Output every line of text in the records below without changing anything, and leave the pictures out of your answer.

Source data
Segment Open

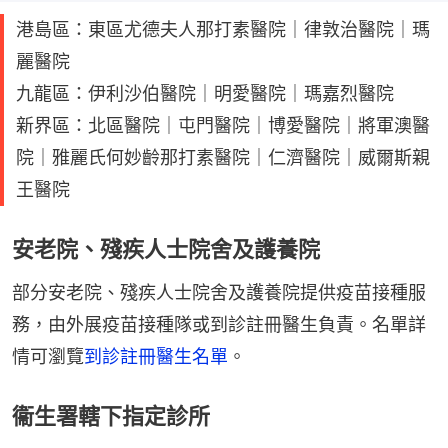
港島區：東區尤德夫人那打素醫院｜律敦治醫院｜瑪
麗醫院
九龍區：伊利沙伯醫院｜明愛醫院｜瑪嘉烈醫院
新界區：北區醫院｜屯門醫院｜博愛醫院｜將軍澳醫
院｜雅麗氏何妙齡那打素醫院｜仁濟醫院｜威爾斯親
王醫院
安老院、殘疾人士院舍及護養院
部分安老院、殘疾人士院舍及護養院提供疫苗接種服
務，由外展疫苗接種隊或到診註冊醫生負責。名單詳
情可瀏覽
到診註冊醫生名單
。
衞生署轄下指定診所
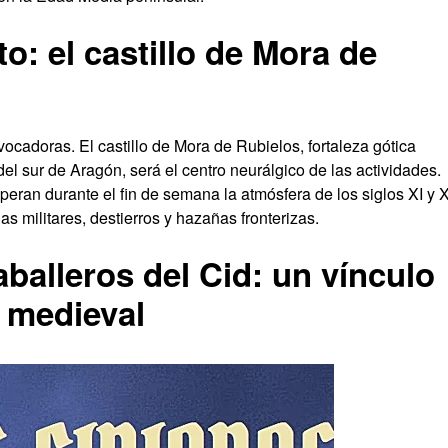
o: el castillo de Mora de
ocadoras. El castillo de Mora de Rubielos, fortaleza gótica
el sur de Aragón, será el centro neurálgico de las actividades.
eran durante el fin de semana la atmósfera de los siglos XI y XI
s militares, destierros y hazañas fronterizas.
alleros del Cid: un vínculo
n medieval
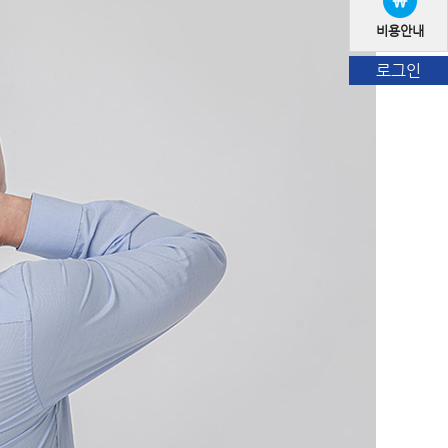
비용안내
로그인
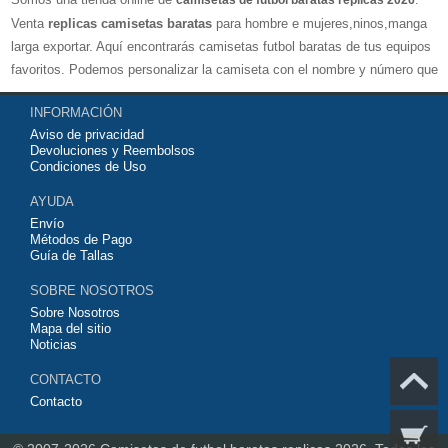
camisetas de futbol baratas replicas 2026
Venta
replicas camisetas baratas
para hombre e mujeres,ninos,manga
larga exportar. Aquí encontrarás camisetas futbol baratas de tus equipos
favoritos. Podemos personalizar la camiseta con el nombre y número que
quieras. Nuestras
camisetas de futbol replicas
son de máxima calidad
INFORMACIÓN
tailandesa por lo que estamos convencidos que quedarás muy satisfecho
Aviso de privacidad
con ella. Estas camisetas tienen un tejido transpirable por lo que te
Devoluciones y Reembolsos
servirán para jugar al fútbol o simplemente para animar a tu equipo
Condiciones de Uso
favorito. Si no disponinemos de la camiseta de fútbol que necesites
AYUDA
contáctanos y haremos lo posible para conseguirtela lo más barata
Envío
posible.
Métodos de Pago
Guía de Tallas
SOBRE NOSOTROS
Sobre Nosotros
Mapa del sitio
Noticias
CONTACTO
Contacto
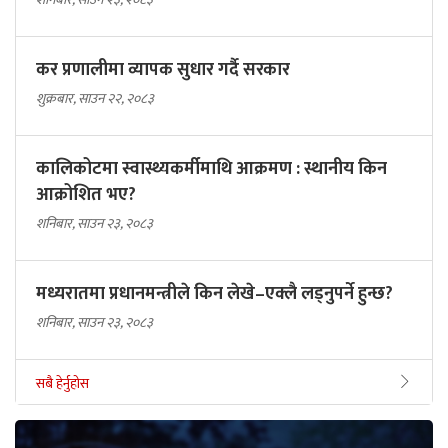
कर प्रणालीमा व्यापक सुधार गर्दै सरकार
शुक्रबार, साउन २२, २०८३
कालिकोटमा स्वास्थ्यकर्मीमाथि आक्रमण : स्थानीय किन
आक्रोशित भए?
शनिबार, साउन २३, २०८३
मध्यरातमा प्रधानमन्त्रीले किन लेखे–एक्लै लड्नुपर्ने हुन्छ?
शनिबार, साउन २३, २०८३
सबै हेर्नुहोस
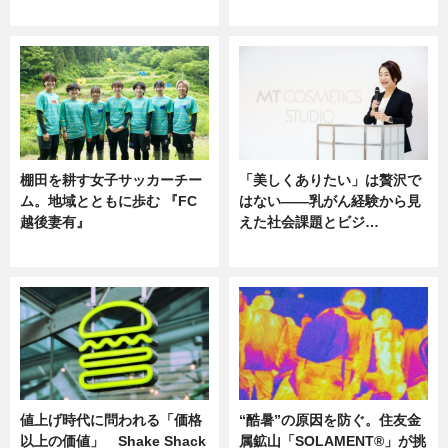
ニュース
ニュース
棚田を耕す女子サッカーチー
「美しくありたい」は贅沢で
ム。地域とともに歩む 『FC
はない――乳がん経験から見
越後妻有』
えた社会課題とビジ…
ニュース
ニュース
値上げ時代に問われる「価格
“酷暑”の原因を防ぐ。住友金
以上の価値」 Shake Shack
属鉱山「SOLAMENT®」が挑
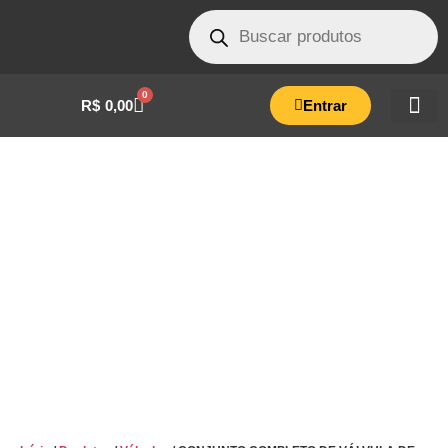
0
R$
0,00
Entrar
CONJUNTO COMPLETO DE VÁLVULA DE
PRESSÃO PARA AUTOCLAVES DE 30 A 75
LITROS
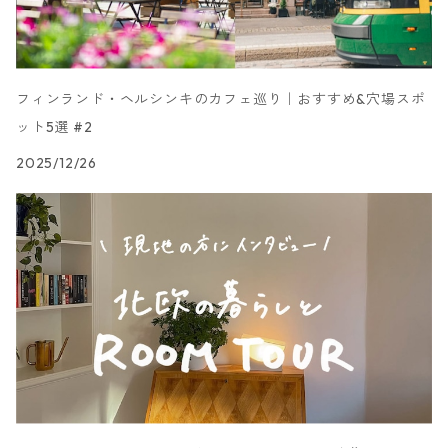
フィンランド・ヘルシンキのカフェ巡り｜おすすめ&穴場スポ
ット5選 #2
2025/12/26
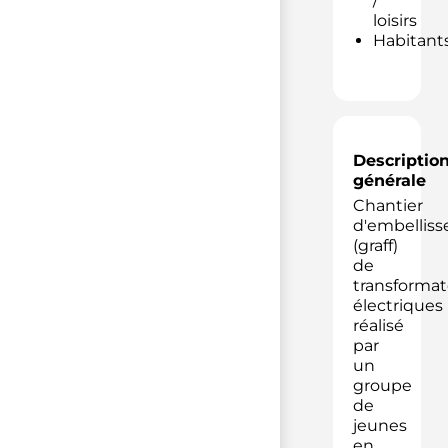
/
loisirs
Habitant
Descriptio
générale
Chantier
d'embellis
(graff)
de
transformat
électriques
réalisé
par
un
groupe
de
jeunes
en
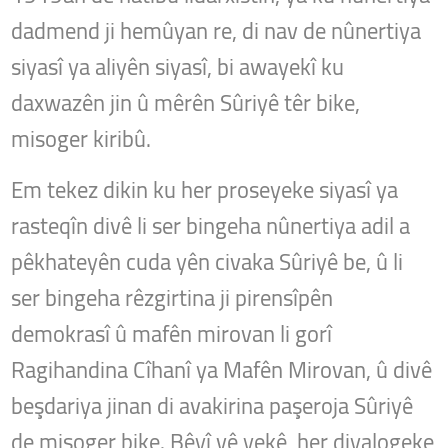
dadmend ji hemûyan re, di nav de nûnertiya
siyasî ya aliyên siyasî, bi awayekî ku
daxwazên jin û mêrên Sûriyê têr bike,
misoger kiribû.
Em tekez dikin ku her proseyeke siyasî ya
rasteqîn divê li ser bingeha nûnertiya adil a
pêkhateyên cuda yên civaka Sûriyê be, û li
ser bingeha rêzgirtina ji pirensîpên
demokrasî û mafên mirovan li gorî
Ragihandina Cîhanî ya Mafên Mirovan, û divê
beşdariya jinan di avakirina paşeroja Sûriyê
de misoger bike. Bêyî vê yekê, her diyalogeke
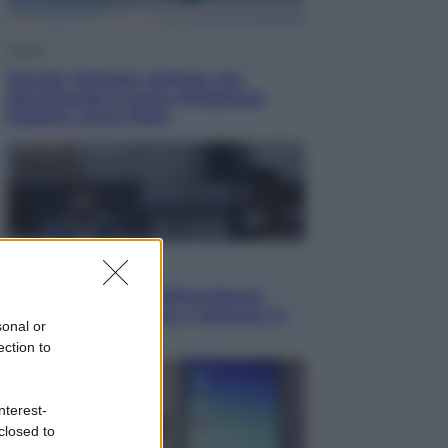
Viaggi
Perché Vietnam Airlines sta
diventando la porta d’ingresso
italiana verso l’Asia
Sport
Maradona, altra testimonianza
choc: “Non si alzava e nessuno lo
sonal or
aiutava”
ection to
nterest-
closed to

Segment Closed

_ANSWER FOR THIS EXERCISE_
港島區：東區尤德夫人那打素醫院｜律敦治醫院｜瑪
麗醫院
九龍區：伊利沙伯醫院｜明愛醫院｜瑪嘉烈醫院
新界區：北區醫院｜屯門醫院｜博愛醫院｜將軍澳醫
院｜雅麗氏何妙齡那打素醫院｜仁濟醫院｜威爾斯親
王醫院
安老院、殘疾人士院舍及護養院
部分安老院、殘疾人士院舍及護養院提供疫苗接種服
務，由外展疫苗接種隊或到診註冊醫生負責。名單詳
情可瀏覽
到診註冊醫生名單
。
衞生署轄下指定診所
o: el castillo de Mora de
ocadoras. El castillo de Mora de Rubielos, fortaleza gótica
el sur de Aragón, será el centro neurálgico de las actividades.
eran durante el fin de semana la atmósfera de los siglos XI y XI
s militares, destierros y hazañas fronterizas.
alleros del Cid: un vínculo
n medieval
비용안내
로그인
camisetas de futbol baratas replicas 2026
Venta
replicas camisetas baratas
para hombre e mujeres,ninos,manga
larga exportar. Aquí encontrarás camisetas futbol baratas de tus equipos
favoritos. Podemos personalizar la camiseta con el nombre y número que
quieras. Nuestras
camisetas de futbol replicas
son de máxima calidad
INFORMACIÓN
tailandesa por lo que estamos convencidos que quedarás muy satisfecho
Aviso de privacidad
con ella. Estas camisetas tienen un tejido transpirable por lo que te
Devoluciones y Reembolsos
servirán para jugar al fútbol o simplemente para animar a tu equipo
Condiciones de Uso
favorito. Si no disponinemos de la camiseta de fútbol que necesites
AYUDA
contáctanos y haremos lo posible para conseguirtela lo más barata
Envío
posible.
Métodos de Pago
Guía de Tallas
SOBRE NOSOTROS
Sobre Nosotros
Mapa del sitio
Noticias
CONTACTO
Contacto
कर प्रणालीमा व्यापक सुधार गर्दै सरकार
शुक्रबार, साउन २२, २०८३
कालिकोटमा स्वास्थ्यकर्मीमाथि आक्रमण : स्थानीय किन
आक्रोशित भए?
शनिबार, साउन २३, २०८३
मध्यरातमा प्रधानमन्त्रीले किन लेखे–एक्लै लड्नुपर्ने हुन्छ?
शनिबार, साउन २३, २०८३
सबै हेर्नुहोस
ニュース
ニュース
棚田を耕す女子サッカーチー
「美しくありたい」は贅沢で
ム。地域とともに歩む 『FC
はない――乳がん経験から見
越後妻有』
えた社会課題とビジ…
ニュース
ニュース
値上げ時代に問われる「価格
“酷暑”の原因を防ぐ。住友金
以上の価値」 Shake Shack
属鉱山「SOLAMENT®」が挑
0
R$
0,00
Entrar
CONJUNTO COMPLETO DE VÁLVULA DE
PRESSÃO PARA AUTOCLAVES DE 30 A 75
LITROS
フィンランド・ヘルシンキのカフェ巡り｜おすすめ&穴場スポ
ット5選 #2
2025/12/26
/
loisirs
Habitant
Descriptio
générale
Chantier
d'embellis
(graff)
de
transformat
électriques
réalisé
par
un
groupe
de
jeunes
en
dadmend ji hemûyan re, di nav de nûnertiya
siyasî ya aliyên siyasî, bi awayekî ku
daxwazên jin û mêrên Sûriyê têr bike,
misoger kiribû.
Em tekez dikin ku her proseyeke siyasî ya
rasteqîn divê li ser bingeha nûnertiya adil a
pêkhateyên cuda yên civaka Sûriyê be, û li
ser bingeha rêzgirtina ji pirensîpên
demokrasî û mafên mirovan li gorî
Ragihandina Cîhanî ya Mafên Mirovan, û divê
beşdariya jinan di avakirina paşeroja Sûriyê
de misoger bike. Bêyî vê yekê, her diyalogeke
Viaggi
Perché Vietnam Airlines sta
diventando la porta d’ingresso
italiana verso l’Asia
Sport
Maradona, altra testimonianza
choc: “Non si alzava e nessuno lo
sonal or
aiutava”
ection to
nterest-
closed to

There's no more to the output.